Silver Investment Options in April 2026
For those looking to gain exposure to the current Silver price rally in April 2026, the main avenues include:
Physical Silver: Bars, coins (such as American Silver Eagles or Canadian Maple Leafs), and rounds. These track the spot price directly, though premiums apply. Physical silver must meet 99.9% purity (“three nines fine”) to qualify for most investment and IRA purposes.
Silver ETFs: Exchange-traded funds offer paper exposure to silver prices without the need for storage, though they may not perfectly track spot prices under conditions of extreme physical market stress.
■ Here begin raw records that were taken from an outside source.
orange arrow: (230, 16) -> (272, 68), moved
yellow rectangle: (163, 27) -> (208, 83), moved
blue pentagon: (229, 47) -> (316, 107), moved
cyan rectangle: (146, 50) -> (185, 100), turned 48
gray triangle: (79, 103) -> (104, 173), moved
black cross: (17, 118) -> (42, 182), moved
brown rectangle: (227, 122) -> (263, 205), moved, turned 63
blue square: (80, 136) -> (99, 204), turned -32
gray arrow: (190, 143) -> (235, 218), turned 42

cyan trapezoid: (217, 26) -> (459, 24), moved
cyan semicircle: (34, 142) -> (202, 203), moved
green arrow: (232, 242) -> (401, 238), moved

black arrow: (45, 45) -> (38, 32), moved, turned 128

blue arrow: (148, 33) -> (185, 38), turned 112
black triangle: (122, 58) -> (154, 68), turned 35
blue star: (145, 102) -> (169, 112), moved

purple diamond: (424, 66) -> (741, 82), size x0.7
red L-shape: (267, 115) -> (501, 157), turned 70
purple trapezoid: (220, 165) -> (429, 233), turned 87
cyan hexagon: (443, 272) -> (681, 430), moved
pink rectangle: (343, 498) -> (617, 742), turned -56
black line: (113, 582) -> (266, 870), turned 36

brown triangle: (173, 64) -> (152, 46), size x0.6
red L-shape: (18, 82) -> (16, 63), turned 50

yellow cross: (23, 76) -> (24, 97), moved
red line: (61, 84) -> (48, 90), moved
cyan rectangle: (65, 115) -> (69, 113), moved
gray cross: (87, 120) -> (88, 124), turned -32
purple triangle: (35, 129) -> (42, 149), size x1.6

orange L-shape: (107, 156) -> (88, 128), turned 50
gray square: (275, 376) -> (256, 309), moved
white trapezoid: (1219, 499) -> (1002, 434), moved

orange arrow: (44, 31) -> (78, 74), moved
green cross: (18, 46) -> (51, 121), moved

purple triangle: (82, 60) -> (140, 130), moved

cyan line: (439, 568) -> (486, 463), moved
Silver Mining Stocks: Shares in mining companies like First Majestic Silver (AG) — which reported Q1 2026 production of 3.5 million ounces of silver — provide leveraged exposure to silver prices, often amplifying both gains and losses relative to the underlying metal.
Tokenized Silver Perpetuals: As outlined above, crypto-native platforms now offer 24/7 exposure to silver price movements via perpetual swap contracts. These provide unmatched accessibility and trading hours but come with unique liquidity and pricing risks compared to traditional venues.
Financial advisors typically recommend limiting precious metals to 10–15% of a portfolio, with total commodity exposure capped at around 20%.
Summary: Silver Price Today — April 13, 2026
Metric | Value |
Silver Price Per Ounce (USD) | $74.96 |
Silver Price Per Gram (USD) | $2.41 |
Silver Price Per Kilo (USD) | $2,410.18 |
Daily Change (oz) | -$1.23 |
Weekly Change | +4%+ |
Weekly Trend | 3rd Consecutive Weekly Gain |
2026 All-Time High | $121.67 (January 29, 2026) |
Year-End Forecast (models) | ~$104.41 |
The Silver price on April 13, 2026, of $74.96 per ounce reflects a market navigating extraordinary complexity — a fragile Middle East ceasefire, the highest CPI inflation since mid-2024, shifting Fed rate-cut expectations, persistent physical supply deficits, and a structural boom in tokenized derivatives. For natural resource investors, these dynamics underscore silver’s enduring relevance as both an industrial commodity and a monetary metal.